Estas populações nunca estão representadas nos órgãos de decisão, avaliação e planeamento da atividade económica. As vozes que se levantaram enfrentam um grande inimigo, que tem recursos e nem brinca: entre 2012 e 2023, mais de dois mil defensores da terra foram assassinados. Só no ano passado houve 196 mortos, 166 deles na América Latina, segundo a Global Witness.
Já houve vozes nas décadas de 80 e 90 do século passado que começaram a clamar pelos povos vulneráveis, como a missionária agostiniana recoleta Cleusa Carolina Rodhy Coelho, assassinada em meio às tensões pelo uso de reservas indígenas na Amazônia para fins lucrativos para alguns.
Atualmente, a Família Agostiniana Recoleta faz parte da Aliança Eco-Agostiniana, com outras famílias religiosas de cunho agostiniano. Porque Santo Agostinho disse:
“Torna a olhar a Verdade, se o podes. Por certo, tu não amas realmente senão aquilo que é bom. Pois, boa é a terra pela altitude das montanhas, a constituição suave das colinas e a planíce dos campos. Boa, a amena e fértil propriedade. Boa, a casa com suas instalações simétricas, ampla e arrejada. Bons, os animais, dotados de vida. Bom é o ar temperado e salubre”… (Trinitate 8,3,4).

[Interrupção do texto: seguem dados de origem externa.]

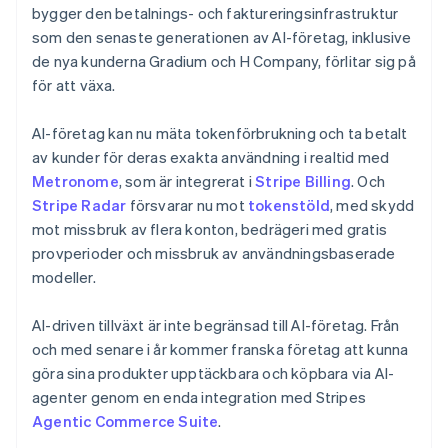
bygger den betalnings- och faktureringsinfrastruktur
Bulgarien
som den senaste generationen av AI-företag, inklusive
English
Cypern
de nya kunderna Gradium och H Company, förlitar sig på
English
för att växa.
Danmark
English
AI-företag kan nu mäta tokenförbrukning och ta betalt
Estland
av kunder för deras exakta användning i realtid med
English
Fastlandskina
Metronome
, som är integrerat i
Stripe Billing
. Och
简体中文
English
Stripe Radar
försvarar nu mot
tokenstöld
, med skydd
Finland
mot missbruk av flera konton, bedrägeri med gratis
English
Svenska
provperioder och missbruk av användningsbaserade
Frankrike
modeller.
Français
English
Förenade Arabemiraten
English
AI-driven tillväxt är inte begränsad till AI-företag. Från
Gibraltar
och med senare i år kommer franska företag att kunna
English
göra sina produkter upptäckbara och köpbara via AI-
Grekland
agenter genom en enda integration med Stripes
English
Agentic Commerce Suite
.
Hongkong SAR, Kina
English
简体中文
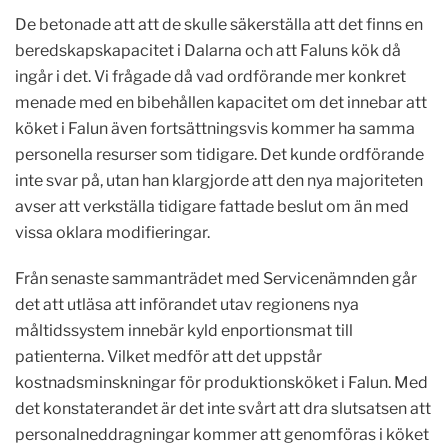
De betonade att att de skulle säkerställa att det finns en
beredskapskapacitet i Dalarna och att Faluns kök då
ingår i det. Vi frågade då vad ordförande mer konkret
menade med en bibehållen kapacitet om det innebar att
köket i Falun även fortsättningsvis kommer ha samma
personella resurser som tidigare. Det kunde ordförande
inte svar på, utan han klargjorde att den nya majoriteten
avser att verkställa tidigare fattade beslut om än med
vissa oklara modifieringar.
Från senaste sammanträdet med Servicenämnden går
det att utläsa att införandet utav regionens nya
måltidssystem innebär kyld enportionsmat till
patienterna. Vilket medför att det uppstår
kostnadsminskningar för produktionsköket i Falun. Med
det konstaterandet är det inte svårt att dra slutsatsen att
personalneddragningar kommer att genomföras i köket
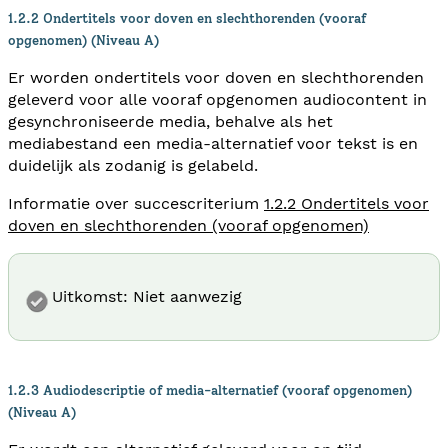
1.2.2 Ondertitels voor doven en slechthorenden (vooraf
opgenomen) (Niveau A)
Er worden ondertitels voor doven en slechthorenden
geleverd voor alle vooraf opgenomen audiocontent in
gesynchroniseerde media, behalve als het
mediabestand een media-alternatief voor tekst is en
duidelijk als zodanig is gelabeld.
Informatie over succescriterium
1.2.2 Ondertitels voor
doven en slechthorenden (vooraf opgenomen)
Uitkomst: Niet aanwezig
1.2.3 Audiodescriptie of media-alternatief (vooraf opgenomen)
(Niveau A)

O Papa Francisco convida-nos a manter uma abordagem de ecologia integral, que não esqueça “a justiça nos debates sobre o meio ambiente, para ouvir tanto o grito da terra como o grito dos pobres” (Laudato Si’ 49).
A mensagem da campanha ecuménica do Tempo da Criação 2024 reforça esta compreensão integral da urgência de ouvir a dor da terra que está doente, dando respostas concretas que sejam ecológicas, económicas, sociais e políticas.
O Papa não se cansa de apelar a ações eclesiais sinodais que dêem destaque às pessoas e às comunidades. No Laudate Deum (2023) apelou ao “multilateralismo de baixo para cima” com representação das comunidades locais e dos desfavorecidos nos debates para resolver os problemas da humanidade e alertar para os seus problemas específicos.
A solução para os problemas globais só pode ocorrer “entre todos” porque o mundo pertence a todos. As comunidades mais diretamente afetadas pelos problemas globais devem ter o seu espaço para mostrar a sua dor e sofrimento porque são elas que perdem as suas terras, as suas águas e o seu ar ficam contaminados.
Os povos indígenas nos dão lições com seus séculos de história e cuidado com o meio ambiente, sua forma de se relacionar e consumir, sua relação simbólica com a Mãe Terra que temos perdido na sociedade industrial e pós-industrial, sua compreensão da Natureza como um ser vivo de quem dependem e a quem mimam e respeitam, o seu senso comum de “não atirar pedras ao próprio telhado”.
As crianças crescem descalças para não esquecerem as suas raízes, de onde vêm, de que dependem. A terra faz parte da sua identidade como povo e eles a gravam no coração. Descalços, porque a terra, a terra da comunidade, é sagrada e faz parte do próprio ser. A sua relação com a terra é viva, saudável, fraterna. Eles têm plena consciência de que dependem disso. E eles cuidam dela tanto quanto cuidam da mãe. Eu cuido de você, você cuida de mim!
A Família Agostiniana Recoleta convive com vários desses povos indígenas e com as comunidades mais vulneráveis do Sul global. Servindo estas comunidades, acompanhando-as, aprendeu que a terra é uma verdadeira mãe.
Quando crianças cantávamos uma canção mariana que dizia que tínhamos duas mães: “ambas me amam, ambas me dão o seu amor, eu amo e amo as duas, dou o meu amor a ambas”. Talvez tivéssemos que acrescentar uma terceira mãe: a mãe biológica, a mãe espiritual que está no Céu e a mãe material que é a Terra.
Seremos capazes de ver mais uma vez a terra como herança, como dom de Deus, como o lar de toda a humanidade banhada pela luz divina de Deus?
Seremos capazes de voltar a amar a terra como aquela mãe boa e linda que cuida de nós e devemos cuidar?